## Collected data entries
··········

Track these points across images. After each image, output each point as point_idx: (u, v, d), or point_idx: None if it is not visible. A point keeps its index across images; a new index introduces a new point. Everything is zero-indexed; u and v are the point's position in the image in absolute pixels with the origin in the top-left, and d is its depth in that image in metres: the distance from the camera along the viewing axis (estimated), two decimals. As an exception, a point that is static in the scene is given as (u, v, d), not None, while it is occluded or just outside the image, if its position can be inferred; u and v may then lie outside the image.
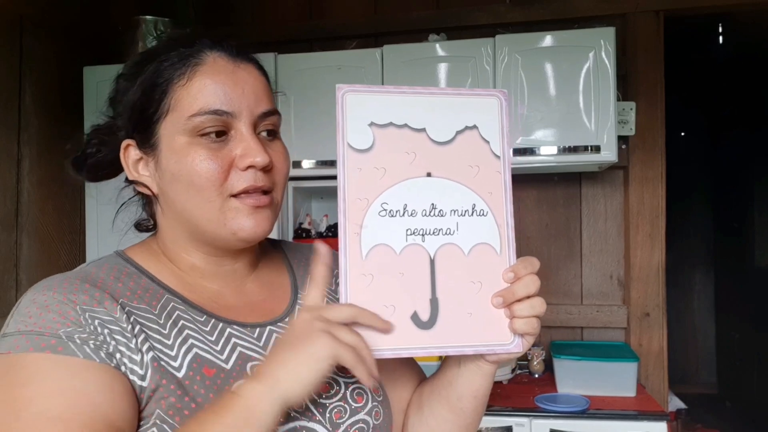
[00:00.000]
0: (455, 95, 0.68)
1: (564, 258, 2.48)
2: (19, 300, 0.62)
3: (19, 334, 0.56)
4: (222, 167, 0.65)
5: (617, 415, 1.86)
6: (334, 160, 2.19)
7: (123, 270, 0.67)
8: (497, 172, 0.68)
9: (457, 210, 0.66)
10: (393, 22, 2.58)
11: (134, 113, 0.68)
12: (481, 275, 0.66)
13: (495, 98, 0.69)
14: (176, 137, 0.66)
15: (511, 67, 2.11)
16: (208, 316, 0.67)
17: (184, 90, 0.66)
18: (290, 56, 2.26)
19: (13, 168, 2.12)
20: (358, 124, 0.64)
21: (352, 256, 0.62)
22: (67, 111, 2.35)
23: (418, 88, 0.67)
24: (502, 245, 0.67)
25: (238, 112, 0.66)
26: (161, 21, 2.41)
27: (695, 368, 4.86)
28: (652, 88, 2.37)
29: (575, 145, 2.07)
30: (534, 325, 0.65)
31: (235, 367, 0.64)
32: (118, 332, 0.59)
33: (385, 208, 0.64)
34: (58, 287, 0.60)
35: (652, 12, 2.37)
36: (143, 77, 0.67)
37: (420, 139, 0.66)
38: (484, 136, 0.68)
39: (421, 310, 0.63)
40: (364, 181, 0.64)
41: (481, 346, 0.65)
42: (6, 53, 2.11)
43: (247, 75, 0.68)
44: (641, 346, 2.34)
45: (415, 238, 0.64)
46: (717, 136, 4.74)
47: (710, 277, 4.90)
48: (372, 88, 0.66)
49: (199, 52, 0.67)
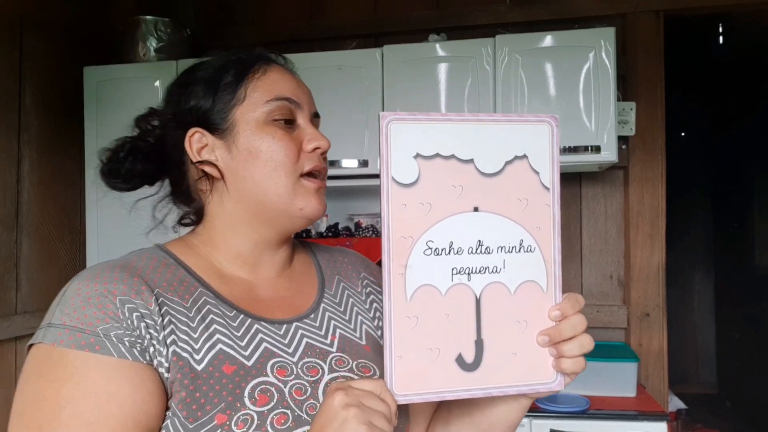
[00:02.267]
0: (504, 122, 0.64)
1: (564, 258, 2.45)
2: (65, 287, 0.65)
3: (63, 328, 0.61)
4: (296, 147, 0.73)
5: (617, 415, 1.86)
6: (334, 159, 2.19)
7: (162, 261, 0.72)
8: (546, 205, 0.65)
9: (504, 246, 0.64)
10: (393, 22, 2.58)
11: (206, 102, 0.74)
12: (527, 314, 0.64)
13: (546, 124, 0.65)
14: (253, 121, 0.73)
15: (511, 67, 2.11)
16: (237, 311, 0.70)
17: (259, 81, 0.74)
18: (290, 56, 2.25)
19: (13, 168, 2.12)
20: (403, 156, 0.61)
21: (396, 298, 0.60)
22: (67, 111, 2.35)
23: (466, 114, 0.64)
24: (548, 283, 0.65)
25: (303, 104, 0.76)
26: (161, 21, 2.41)
27: (695, 368, 4.86)
28: (652, 88, 2.37)
29: (575, 145, 2.07)
30: (582, 364, 0.65)
31: (256, 364, 0.66)
32: (152, 326, 0.63)
33: (431, 247, 0.61)
34: (100, 278, 0.64)
35: (652, 12, 2.38)
36: (212, 74, 0.75)
37: (467, 170, 0.63)
38: (534, 167, 0.64)
39: (465, 353, 0.62)
40: (409, 217, 0.61)
41: (524, 386, 0.64)
42: (6, 53, 2.11)
43: (301, 81, 0.79)
44: (641, 346, 2.34)
45: (461, 278, 0.62)
46: (717, 135, 4.74)
47: (710, 277, 4.90)
48: (417, 116, 0.62)
49: (267, 58, 0.78)
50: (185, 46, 2.47)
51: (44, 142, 2.26)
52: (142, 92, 2.28)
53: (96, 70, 2.33)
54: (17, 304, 2.12)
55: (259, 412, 0.62)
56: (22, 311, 2.13)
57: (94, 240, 2.33)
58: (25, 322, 2.12)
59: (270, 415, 0.62)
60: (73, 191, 2.41)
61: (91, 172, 2.34)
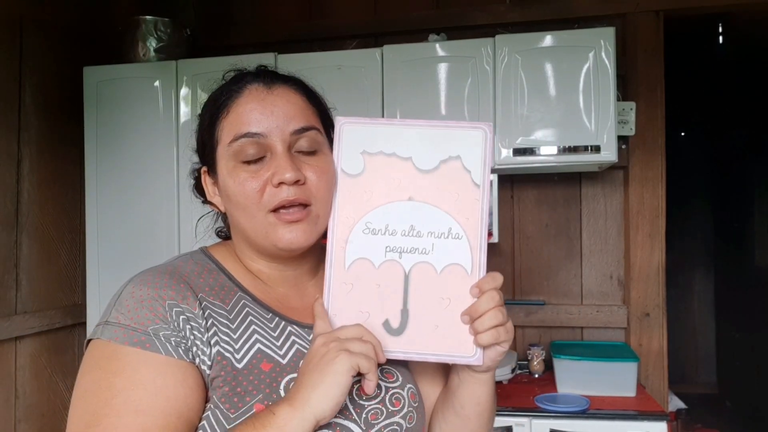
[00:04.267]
0: (442, 127, 0.74)
1: (564, 258, 2.48)
2: (120, 288, 0.72)
3: (118, 326, 0.67)
4: (259, 186, 0.73)
5: (617, 415, 1.86)
6: (334, 160, 2.19)
7: (205, 266, 0.77)
8: (476, 200, 0.73)
9: (434, 232, 0.72)
10: (393, 22, 2.58)
11: (199, 145, 0.81)
12: (451, 292, 0.72)
13: (480, 131, 0.74)
14: (226, 163, 0.76)
15: (511, 67, 2.11)
16: (273, 314, 0.76)
17: (226, 121, 0.76)
18: (290, 56, 2.26)
19: (13, 168, 2.12)
20: (351, 152, 0.74)
21: (336, 266, 0.71)
22: (67, 111, 2.35)
23: (409, 120, 0.74)
24: (473, 266, 0.72)
25: (268, 132, 0.74)
26: (161, 21, 2.41)
27: (695, 368, 4.86)
28: (652, 88, 2.37)
29: (575, 145, 2.07)
30: (497, 335, 0.71)
31: (290, 363, 0.72)
32: (196, 328, 0.69)
33: (369, 227, 0.72)
34: (152, 283, 0.70)
35: (652, 12, 2.38)
36: (203, 115, 0.80)
37: (406, 166, 0.73)
38: (466, 166, 0.73)
39: (392, 318, 0.70)
40: (352, 202, 0.73)
41: (444, 355, 0.71)
42: (6, 53, 2.11)
43: (278, 98, 0.76)
44: (641, 346, 2.34)
45: (393, 255, 0.72)
46: (717, 136, 4.73)
47: (710, 277, 4.90)
48: (366, 120, 0.74)
49: (240, 86, 0.77)
50: (185, 46, 2.47)
51: (44, 143, 2.26)
52: (142, 92, 2.28)
53: (96, 70, 2.33)
54: (17, 304, 2.12)
55: None
56: (22, 311, 2.13)
57: (94, 240, 2.33)
58: (25, 322, 2.12)
59: None
60: (73, 191, 2.41)
61: (92, 172, 2.34)
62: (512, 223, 2.52)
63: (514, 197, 2.53)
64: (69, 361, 2.37)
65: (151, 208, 2.28)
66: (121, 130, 2.27)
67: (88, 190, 2.35)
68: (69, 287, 2.39)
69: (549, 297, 2.46)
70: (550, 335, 2.45)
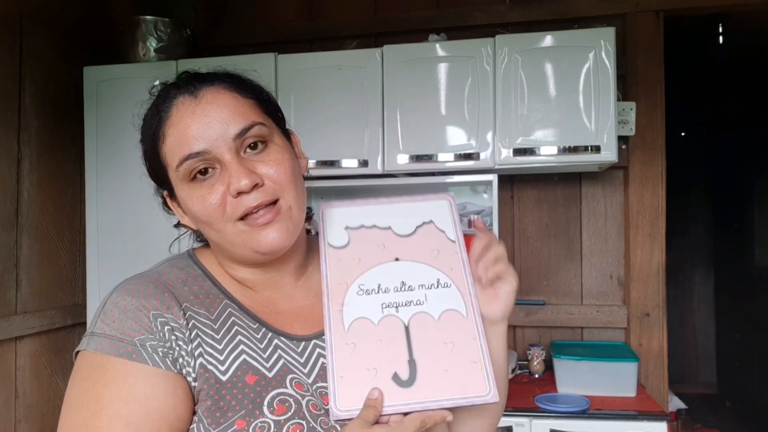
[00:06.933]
0: (411, 201, 0.82)
1: (564, 258, 2.48)
2: (104, 299, 0.71)
3: (104, 337, 0.67)
4: (219, 200, 0.71)
5: (617, 415, 1.86)
6: (334, 159, 2.19)
7: (191, 273, 0.76)
8: (455, 253, 0.78)
9: (424, 284, 0.76)
10: (393, 22, 2.58)
11: (151, 174, 0.78)
12: (453, 336, 0.73)
13: (445, 200, 0.82)
14: (181, 185, 0.74)
15: (511, 67, 2.11)
16: (260, 324, 0.74)
17: (165, 147, 0.73)
18: (290, 56, 2.26)
19: (13, 168, 2.12)
20: (335, 229, 0.80)
21: (335, 329, 0.72)
22: (67, 111, 2.35)
23: (382, 199, 0.82)
24: (468, 310, 0.75)
25: (210, 146, 0.70)
26: (161, 21, 2.41)
27: (695, 368, 4.86)
28: (652, 88, 2.37)
29: (575, 145, 2.07)
30: (502, 267, 0.75)
31: (276, 377, 0.70)
32: (181, 338, 0.68)
33: (362, 288, 0.75)
34: (135, 292, 0.69)
35: (652, 12, 2.38)
36: (144, 143, 0.77)
37: (387, 234, 0.79)
38: (440, 227, 0.80)
39: (400, 371, 0.70)
40: (343, 268, 0.76)
41: (459, 398, 0.70)
42: (6, 53, 2.11)
43: (209, 105, 0.71)
44: (641, 346, 2.34)
45: (390, 310, 0.73)
46: (717, 135, 4.73)
47: (710, 277, 4.90)
48: (344, 203, 0.82)
49: (168, 105, 0.73)
50: (185, 46, 2.47)
51: (44, 142, 2.26)
52: (142, 92, 2.26)
53: (96, 70, 2.33)
54: (17, 304, 2.12)
55: (276, 421, 0.66)
56: (22, 311, 2.13)
57: (94, 240, 2.33)
58: (24, 322, 2.12)
59: (287, 425, 0.66)
60: (73, 191, 2.41)
61: (92, 172, 2.34)
62: (512, 223, 2.52)
63: (514, 197, 2.53)
64: (69, 361, 2.36)
65: (151, 208, 2.27)
66: (122, 130, 2.27)
67: (88, 190, 2.35)
68: (69, 287, 2.39)
69: (549, 297, 2.46)
70: (550, 335, 2.45)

··········

## Aim of the task
Above are the records; copy exactly the lines from the line with "0: (455, 95, 0.68)" through the line with "49: (199, 52, 0.67)", both included.

## Exercise response
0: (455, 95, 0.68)
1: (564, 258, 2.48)
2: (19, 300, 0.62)
3: (19, 334, 0.56)
4: (222, 167, 0.65)
5: (617, 415, 1.86)
6: (334, 160, 2.19)
7: (123, 270, 0.67)
8: (497, 172, 0.68)
9: (457, 210, 0.66)
10: (393, 22, 2.58)
11: (134, 113, 0.68)
12: (481, 275, 0.66)
13: (495, 98, 0.69)
14: (176, 137, 0.66)
15: (511, 67, 2.11)
16: (208, 316, 0.67)
17: (184, 90, 0.66)
18: (290, 56, 2.26)
19: (13, 168, 2.12)
20: (358, 124, 0.64)
21: (352, 256, 0.62)
22: (67, 111, 2.35)
23: (418, 88, 0.67)
24: (502, 245, 0.67)
25: (238, 112, 0.66)
26: (161, 21, 2.41)
27: (695, 368, 4.86)
28: (652, 88, 2.37)
29: (575, 145, 2.07)
30: (534, 325, 0.65)
31: (235, 367, 0.64)
32: (118, 332, 0.59)
33: (385, 208, 0.64)
34: (58, 287, 0.60)
35: (652, 12, 2.37)
36: (143, 77, 0.67)
37: (420, 139, 0.66)
38: (484, 136, 0.68)
39: (421, 310, 0.63)
40: (364, 181, 0.64)
41: (481, 346, 0.65)
42: (6, 53, 2.11)
43: (247, 75, 0.68)
44: (641, 346, 2.34)
45: (415, 238, 0.64)
46: (717, 136, 4.74)
47: (710, 277, 4.90)
48: (372, 88, 0.66)
49: (199, 52, 0.67)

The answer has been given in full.